Return every line of the data that contains the string "Название".

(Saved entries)
BEGIN

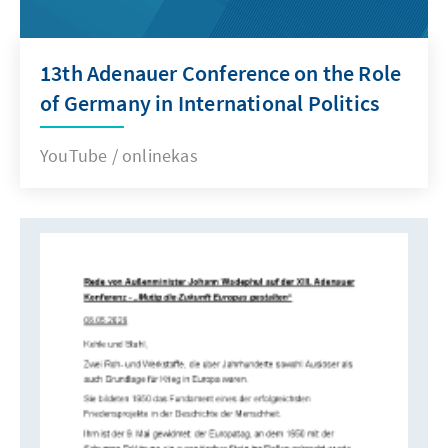
13th Adenauer Conference on the Role
of Germany in International Politics
YouTube / onlinekas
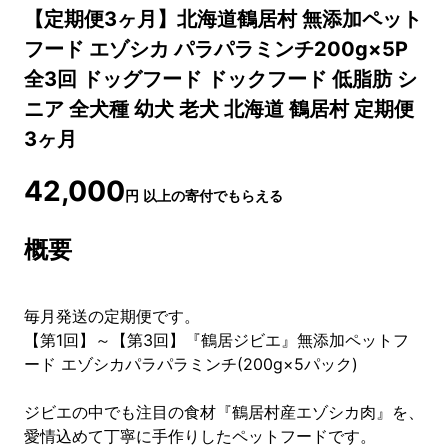
【定期便3ヶ月】北海道鶴居村 無添加ペット
フード エゾシカ パラパラミンチ200g×5P
全3回 ドッグフード ドックフード 低脂肪 シ
ニア 全犬種 幼犬 老犬 北海道 鶴居村 定期便
3ヶ月
42,000
円
以上の寄付でもらえる
概要
毎月発送の定期便です。
【第1回】～【第3回】『鶴居ジビエ』無添加ペットフ
ード エゾシカパラパラミンチ(200g×5パック)
ジビエの中でも注目の食材『鶴居村産エゾシカ肉』を、
愛情込めて丁寧に手作りしたペットフードです。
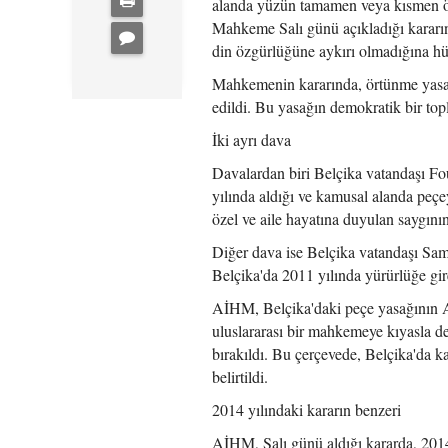
alanda yüzün tamamen veya kısmen ört
Mahkeme Salı günü açıkladığı kararın
din özgürlüğüne aykırı olmadığına hü
Mahkemenin kararında, örtünme yasağı
edildi. Bu yasağın demokratik bir top
İki ayrı dava
Davalardan biri Belçika vatandaşı Fou
yılında aldığı ve kamusal alanda peçe
özel ve aile hayatına duyulan saygını
Diğer dava ise Belçika vatandaşı Sam
Belçika'da 2011 yılında yürürlüğe g
AİHM, Belçika'daki peçe yasağının A
uluslararası bir mahkemeye kıyasla dev
bırakıldı. Bu çerçevede, Belçika'da 
belirtildi.
2014 yılındaki kararın benzeri
AİHM, Salı günü aldığı kararda, 2014 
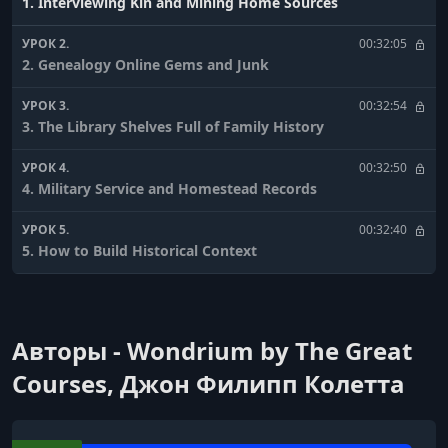
1. Interviewing Kin and Mining Home Sources
УРОК 2.
00:32:05
2. Genealogy Online Gems and Junk
УРОК 3.
00:32:54
3. The Library Shelves Full of Family History
УРОК 4.
00:32:50
4. Military Service and Homestead Records
УРОК 5.
00:32:40
5. How to Build Historical Context
УРОК 6.
00:32:55
6. Your Ancestors in Ship Passenger Lists
Авторы - Wondrium by The Great
УРОК 7.
00:34:32
7. Your Ancestors in Naturalization Records
Courses, Джон Филипп Колетта
УРОК 8.
00:29:34
8. The Genealogical Proof Standard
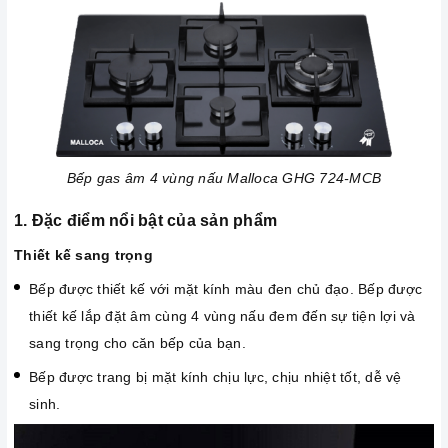
Bếp gas âm 4 vùng nấu Malloca GHG 724-MCB
1. Đặc điểm nổi bật của sản phẩm
Thiết kế sang trọng
Bếp được thiết kế với mặt kính màu đen chủ đạo. Bếp được
thiết kế lắp đặt âm cùng 4 vùng nấu đem đến sự tiện lợi và
sang trọng cho căn bếp của bạn.
Bếp được trang bị mặt kính chịu lực, chịu nhiệt tốt, dễ vệ
sinh.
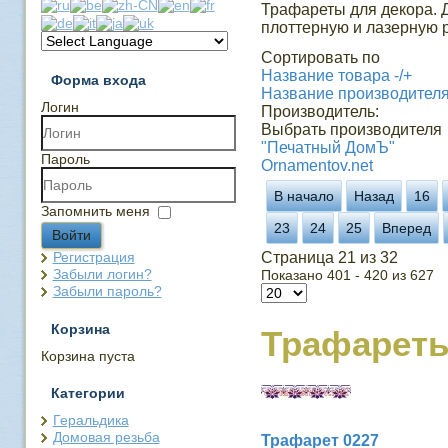
Трафареты для декора. 
плоттерную и лазерную р
Сортировать по
Название товара -/+
Форма входа
Название производител
Логин
Производитель:
Выбрать производителя
"Печатный ДомЪ"
Пароль
Ornamentov.net
В начало
Назад
16
Запомнить меня
23
24
25
Вперед
Войти
Регистрация
Страница 21 из 32
Забыли логин?
Показано 401 - 420 из 627
Забыли пароль?
Корзина
Трафарет
Корзина пуста
Категории
Геральдика
Домовая резьба
Трафарет 0227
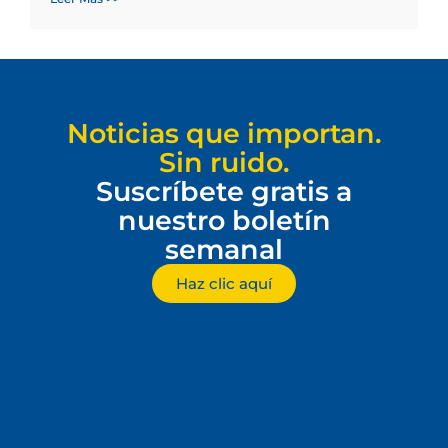
Noticias que importan.
Sin ruido.
Suscríbete gratis a
nuestro boletín
semanal
Haz clic aquí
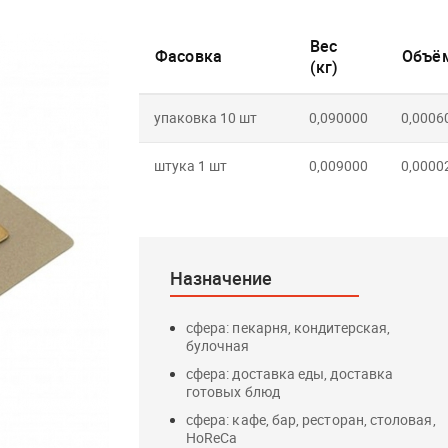
Вес
Фасовка
Объём
(кг)
упаковка 10 шт
0,090000
0,0006
штука 1 шт
0,009000
0,0000
Назначение
сфера: пекарня, кондитерская,
булочная
сфера: доставка еды, доставка
готовых блюд
сфера: кафе, бар, ресторан, столовая,
HoReCa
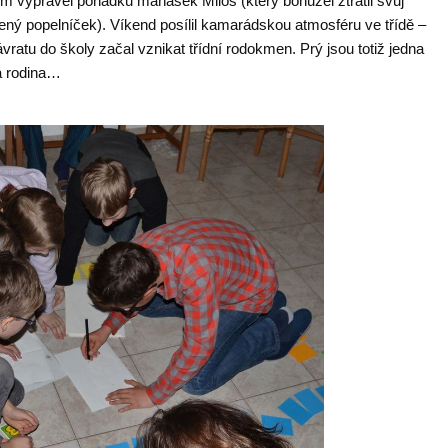
ém vyprávěl pohádku maňásek Miloš (který bohužel ztratil svůj
ený popelníček). Víkend posílil kamarádskou atmosféru ve třídě –
vratu do školy začal vznikat třídní rodokmen. Prý jsou totiž jedna
á rodina…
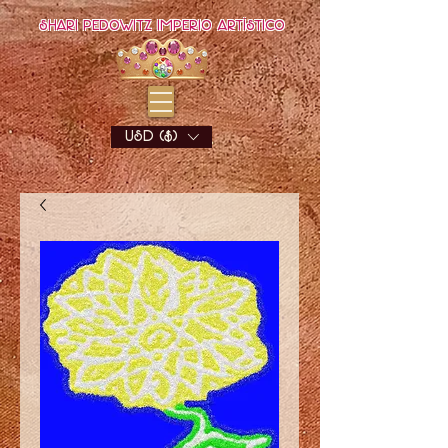
Shari Pedowitz Imperio Artístico
USD ($)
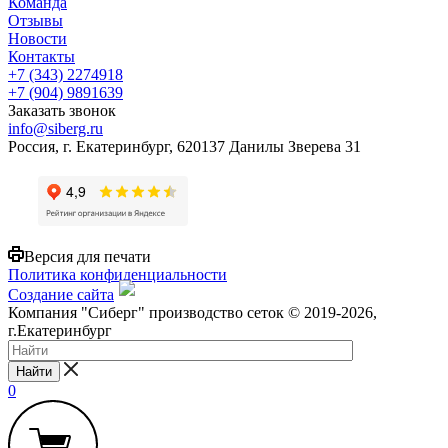
Команда
Отзывы
Новости
Контакты
+7 (343) 2274918
+7 (904) 9891639
Заказать звонок
info@siberg.ru
Россия, г. Екатеринбург, 620137 Данилы Зверева 31
Версия для печати
Политика конфиденциальности
Создание сайта
Компания "Сиберг" производство сеток © 2019-2026,
г.Екатеринбург
Найти
0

END

## Response area
Название товара -/+
Название производител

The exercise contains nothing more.